What you have to do | Transcribe all the entries word for word, omitting any pictures they contain.

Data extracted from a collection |
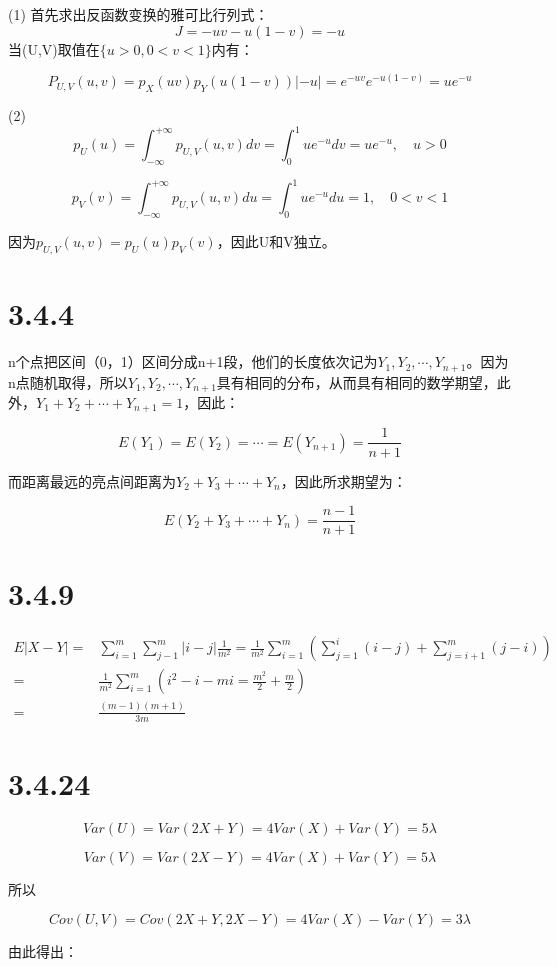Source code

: \documentclass{article}
\begin{document}
(1)
首先求出反函数变换的雅可比行列式：
$$J=-uv-u(1-v)=-u$$
当(U,V)取值在$\{u>0,0<v<1\}$内有：

$$P_{U,V}(u,v)=p_X(uv)p_Y(u(1-v))|-u|=e^{-uv}e^{-u(1-v)}=ue^{-u}$$

(2)
$$p_U(u)=\int^{+\infty}_{-\infty}p_{U,V}(u,v)dv=\int^{1}_0ue^{-u}dv=ue^{-u},\quad u>0$$

$$p_V(v)=\int^{+\infty}_{-\infty}p_{U,V}(u,v)du=\int^{1}_0ue^{-u}du=1,\quad 0<v<1$$


因为$p_{U,V}(u,v)=p_U(u)p_V(v)$，因此U和V独立。


\section{3.4.4}
n个点把区间（0，1）区间分成n+1段，他们的长度依次记为$Y_1,Y_2,\cdots,Y_{n+1}$。因为n点随机取得，所以$Y_1,Y_2,\cdots,Y_{n+1}$具有相同的分布，从而具有相同的数学期望，此外，$Y_1+Y_2+\cdots+Y_{n+1}=1$，因此：

$$E(Y_1)=E(Y_2)=\cdots=E(Y_{n+1})=\frac1{n+1}$$

而距离最远的亮点间距离为$Y_2+Y_3+\cdots+Y_{n}$，因此所求期望为：

$$E(Y_2+Y_3+\cdots+Y_{n})=\frac{n-1}{n+1}$$


\section{3.4.9}


\begin{equation}
\begin{aligned}
E|X-Y|=&\sum^m_{i=1}\sum^m_{j-1}|i-j|\frac{1}{m^2}=\frac1{m^2}\sum^m_{i=1}(\sum^i_{j=1}(i-j)+\sum^m_{j=i+1}(j-i))\\
=&\frac1{m^2}\sum^m_{i=1}(i^2-i-mi=\frac{m^2}2+\frac m2)\\
=&\frac{(m-1)(m+1)}{3m}
\end{aligned}
\end{equation}


\section{3.4.24}

$$Var(U)=Var(2X+Y)=4Var(X)+Var(Y)=5\lambda$$

$$Var(V)=Var(2X-Y)=4Var(X)+Var(Y)=5\lambda$$

所以

$$Cov(U,V)=Cov(2X+Y,2X-Y)=4Var(X)-Var(Y)=3\lambda$$

由此得出：
\end{document}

Solution to the exercise |
Source code

: \documentclass{article}
\begin{document}
(1)
首先求出反函数变换的雅可比行列式：
$$J=-uv-u(1-v)=-u$$
当(U,V)取值在$\{u>0,0<v<1\}$内有：

$$P_{U,V}(u,v)=p_X(uv)p_Y(u(1-v))|-u|=e^{-uv}e^{-u(1-v)}=ue^{-u}$$

(2)
$$p_U(u)=\int^{+\infty}_{-\infty}p_{U,V}(u,v)dv=\int^{1}_0ue^{-u}dv=ue^{-u},\quad u>0$$

$$p_V(v)=\int^{+\infty}_{-\infty}p_{U,V}(u,v)du=\int^{1}_0ue^{-u}du=1,\quad 0<v<1$$


因为$p_{U,V}(u,v)=p_U(u)p_V(v)$，因此U和V独立。


\section{3.4.4}
n个点把区间（0，1）区间分成n+1段，他们的长度依次记为$Y_1,Y_2,\cdots,Y_{n+1}$。因为n点随机取得，所以$Y_1,Y_2,\cdots,Y_{n+1}$具有相同的分布，从而具有相同的数学期望，此外，$Y_1+Y_2+\cdots+Y_{n+1}=1$，因此：

$$E(Y_1)=E(Y_2)=\cdots=E(Y_{n+1})=\frac1{n+1}$$

而距离最远的亮点间距离为$Y_2+Y_3+\cdots+Y_{n}$，因此所求期望为：

$$E(Y_2+Y_3+\cdots+Y_{n})=\frac{n-1}{n+1}$$


\section{3.4.9}


\begin{equation}
\begin{aligned}
E|X-Y|=&\sum^m_{i=1}\sum^m_{j-1}|i-j|\frac{1}{m^2}=\frac1{m^2}\sum^m_{i=1}(\sum^i_{j=1}(i-j)+\sum^m_{j=i+1}(j-i))\\
=&\frac1{m^2}\sum^m_{i=1}(i^2-i-mi=\frac{m^2}2+\frac m2)\\
=&\frac{(m-1)(m+1)}{3m}
\end{aligned}
\end{equation}


\section{3.4.24}

$$Var(U)=Var(2X+Y)=4Var(X)+Var(Y)=5\lambda$$

$$Var(V)=Var(2X-Y)=4Var(X)+Var(Y)=5\lambda$$

所以

$$Cov(U,V)=Cov(2X+Y,2X-Y)=4Var(X)-Var(Y)=3\lambda$$

由此得出：
\end{document}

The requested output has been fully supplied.